_Exercise description:_
Using the entries that follow, transcribe only the lines from the line with "results and interpretations" to the line with "Some conclusions can", both included, exactly as they stand and without pictures.

_The records:_
□ □ □

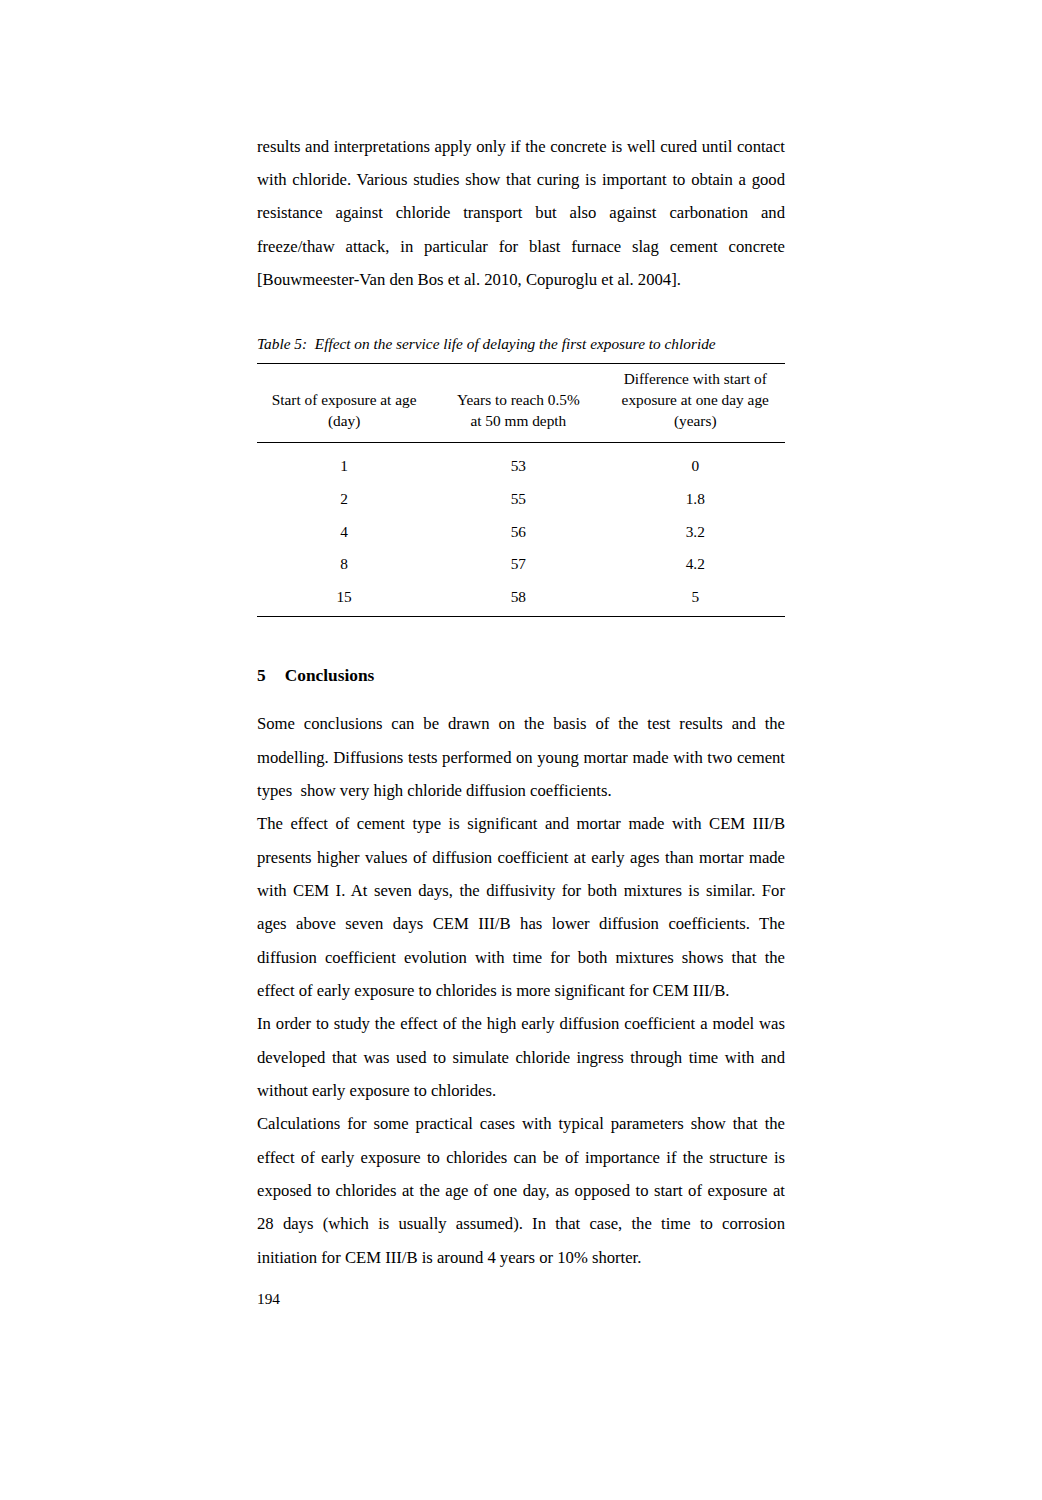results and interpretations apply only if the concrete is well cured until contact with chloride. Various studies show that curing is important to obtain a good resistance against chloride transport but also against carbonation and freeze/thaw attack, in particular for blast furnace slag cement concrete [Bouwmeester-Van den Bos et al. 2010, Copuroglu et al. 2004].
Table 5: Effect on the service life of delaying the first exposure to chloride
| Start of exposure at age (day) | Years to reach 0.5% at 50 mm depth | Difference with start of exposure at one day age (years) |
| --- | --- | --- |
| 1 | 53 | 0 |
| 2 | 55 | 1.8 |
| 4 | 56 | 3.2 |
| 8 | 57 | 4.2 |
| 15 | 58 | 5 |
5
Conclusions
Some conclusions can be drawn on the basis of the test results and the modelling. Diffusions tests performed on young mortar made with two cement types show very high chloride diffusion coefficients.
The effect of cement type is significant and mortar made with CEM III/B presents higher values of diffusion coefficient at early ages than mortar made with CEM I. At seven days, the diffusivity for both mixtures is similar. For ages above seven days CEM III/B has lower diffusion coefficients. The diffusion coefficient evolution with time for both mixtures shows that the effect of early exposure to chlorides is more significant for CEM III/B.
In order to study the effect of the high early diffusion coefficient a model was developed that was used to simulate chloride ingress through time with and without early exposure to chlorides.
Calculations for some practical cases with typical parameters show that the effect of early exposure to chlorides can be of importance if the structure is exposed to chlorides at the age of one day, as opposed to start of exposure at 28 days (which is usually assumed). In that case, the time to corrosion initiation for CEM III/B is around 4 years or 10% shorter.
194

□ □ □

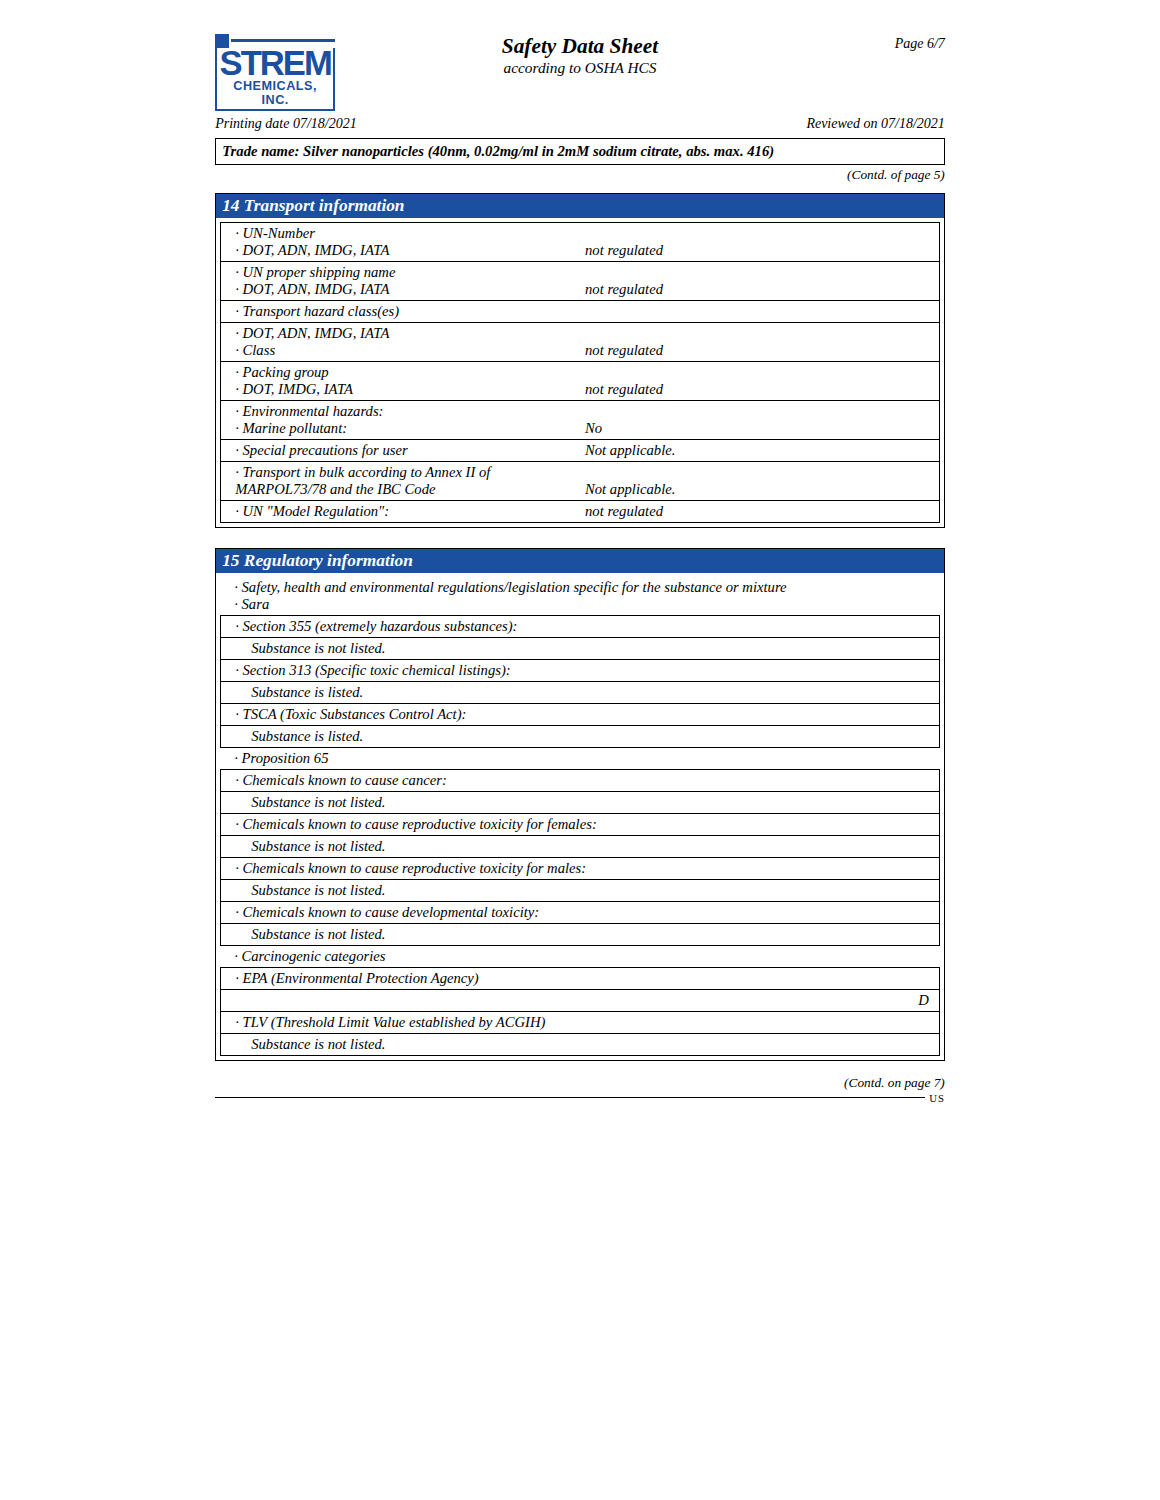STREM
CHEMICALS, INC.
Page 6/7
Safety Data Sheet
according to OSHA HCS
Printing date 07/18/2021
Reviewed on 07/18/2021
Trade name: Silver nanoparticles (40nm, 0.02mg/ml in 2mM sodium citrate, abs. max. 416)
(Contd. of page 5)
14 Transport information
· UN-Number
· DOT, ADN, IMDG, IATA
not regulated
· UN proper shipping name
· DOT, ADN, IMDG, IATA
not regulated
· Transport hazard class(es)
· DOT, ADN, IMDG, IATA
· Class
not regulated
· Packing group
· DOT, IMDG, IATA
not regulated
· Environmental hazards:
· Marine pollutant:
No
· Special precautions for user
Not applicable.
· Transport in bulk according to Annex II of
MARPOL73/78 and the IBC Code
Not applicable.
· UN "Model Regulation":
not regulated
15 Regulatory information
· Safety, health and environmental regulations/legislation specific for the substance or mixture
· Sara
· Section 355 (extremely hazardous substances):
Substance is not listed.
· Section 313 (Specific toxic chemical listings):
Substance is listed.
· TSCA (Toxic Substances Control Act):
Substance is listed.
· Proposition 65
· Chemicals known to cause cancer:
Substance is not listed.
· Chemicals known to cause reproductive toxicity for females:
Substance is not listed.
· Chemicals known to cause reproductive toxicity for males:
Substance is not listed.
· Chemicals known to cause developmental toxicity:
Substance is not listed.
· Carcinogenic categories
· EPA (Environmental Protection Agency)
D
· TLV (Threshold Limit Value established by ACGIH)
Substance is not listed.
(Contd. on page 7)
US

□ □ □

_Your solution:_
results and interpretations apply only if the concrete is well cured until contact with chloride. Various studies show that curing is important to obtain a good resistance against chloride transport but also against carbonation and freeze/thaw attack, in particular for blast furnace slag cement concrete [Bouwmeester-Van den Bos et al. 2010, Copuroglu et al. 2004].
Table 5: Effect on the service life of delaying the first exposure to chloride
| Start of exposure at age (day) | Years to reach 0.5% at 50 mm depth | Difference with start of exposure at one day age (years) |
| --- | --- | --- |
| 1 | 53 | 0 |
| 2 | 55 | 1.8 |
| 4 | 56 | 3.2 |
| 8 | 57 | 4.2 |
| 15 | 58 | 5 |
5
Conclusions
Some conclusions can be drawn on the basis of the test results and the modelling. Diffusions tests performed on young mortar made with two cement types show very high chloride diffusion coefficients.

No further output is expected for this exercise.